What is ERA+? Definition, Formula, and Example
ERA+ (Adjusted ERA Plus) is a park- and league-adjusted version of ERA where 100 equals league average and every point above 100 means the pitcher allowed 1% fewer runs than a typical pitcher in the same conditions.
What is ERA+?
ERA+ (Earned Run Average Plus) is a pitching statistic that normalizes a pitcher's ERA against the league average and adjusts for the run-scoring environment of their home ballpark. A value of 100 is exactly league average. A pitcher with an ERA+ of 150 allowed 50% fewer runs than an average pitcher would have in the same parks and league context. The higher the ERA+, the better.
How ERA+ Is Calculated
Baseball Reference defines ERA+ as:
ERA+ = 100 × (lgERA / ERA)
where lgERA is the park-adjusted league ERA — the ERA a league-average pitcher would have recorded if they had the same home/road split as the pitcher being evaluated.
In practice the formula is:
ERA+ = 100 × [(lgERA ÷ park factor) ÷ ERA]
Park factor is a multiplier derived from the ratio of runs scored in a pitcher's home park vs. the rest of the league. A park factor above 1.0 inflates ERA; below 1.0 deflates it. ERA+ corrects for this, so pitching in Coors Field and pitching in Petco Park get fair treatment.
Worked Example: Jacob deGrom 2021
Jacob deGrom's 2021 season is one of the most extreme ERA+ seasons on record. He posted a 1.08 ERA in 15 starts before injury ended his year. The NL ERA that season was approximately 4.10. Applying park adjustments for Citi Field (a mild pitcher's park), deGrom's ERA+ landed at 287 — meaning he was 187% better than the league-average pitcher. Only Pedro Martínez's 2000 season (1.74 ERA, ERA+ of 291) rivals it in the modern era.

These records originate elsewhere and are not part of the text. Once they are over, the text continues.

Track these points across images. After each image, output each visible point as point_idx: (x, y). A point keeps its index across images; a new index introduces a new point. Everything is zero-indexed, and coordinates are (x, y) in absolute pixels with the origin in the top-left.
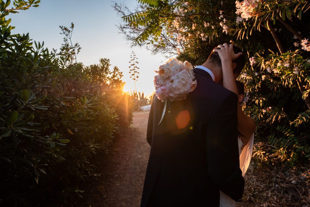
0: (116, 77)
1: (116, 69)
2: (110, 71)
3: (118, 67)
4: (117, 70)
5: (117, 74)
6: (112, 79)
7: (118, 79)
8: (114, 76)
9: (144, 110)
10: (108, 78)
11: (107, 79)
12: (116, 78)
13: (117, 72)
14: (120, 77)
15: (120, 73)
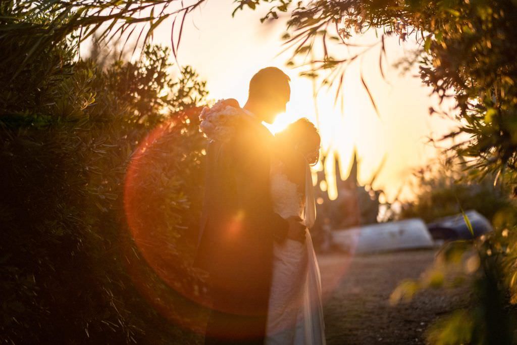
0: (187, 96)
1: (188, 73)
2: (170, 80)
3: (194, 68)
4: (192, 75)
5: (190, 89)
6: (176, 103)
7: (193, 103)
8: (182, 93)
9: (353, 251)
10: (164, 99)
11: (162, 103)
12: (186, 100)
13: (190, 80)
14: (199, 97)
15: (198, 84)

A league-average starter lands between 95 and 105 ERA+ in most seasons. An ERA+ above 130 is All-Star caliber. Above 160 is Cy Young territory. Career ERA+ above 130 is a Hall of Fame argument.
Why ERA+ Matters
ERA+ solves two problems ERA cannot: era comparison and park distortion. Bob Gibson's 1.12 ERA in 1968 came in the Year of the Pitcher when scoring was historically suppressed — his ERA+ of 258 reflects dominance relative to peers, not just a low absolute ERA. Conversely, a pitcher who posts a 3.80 ERA at Coors Field may have an ERA+ of 120, reflecting genuine quality the raw number hides.
Front offices use ERA+ to compare pitchers across decades for contract valuation and Hall of Fame candidacy. Fantasy analysts use it to quickly gauge whether a pitcher's ERA is sustainable or artificially inflated by park or era effects.
In Legends Deck: ERA+ feeds directly into the pitching effectiveness rating on pitcher cards. A career ERA+ of 155+ unlocks the top "Ace" tier. Cards from a pitcher's best individual seasons display that season's ERA+, allowing collectors to identify peak-value cards from historically dominant campaigns.
Limitations and Misconceptions
ERA+ is still grounded in ERA, which is partly a function of fielding quality. A pitcher with poor defense behind him can have a depressed ERA+ through no fault of his own. ERA+ also doesn't isolate contact luck — a pitcher who surrendered a lot of hard contact but stranded runners will show a better ERA+ than his true skill warrants.
ERA+ should not be confused with FIP or xFIP, which strip out fielding and use only strikeouts, walks, and home runs. ERA+ adjusts context; FIP removes defense. They answer different questions.
Finally, ERA+ is a Baseball Reference metric. FanGraphs uses ERA- (lower is better, same concept) for the same purpose — a common source of confusion when switching between platforms.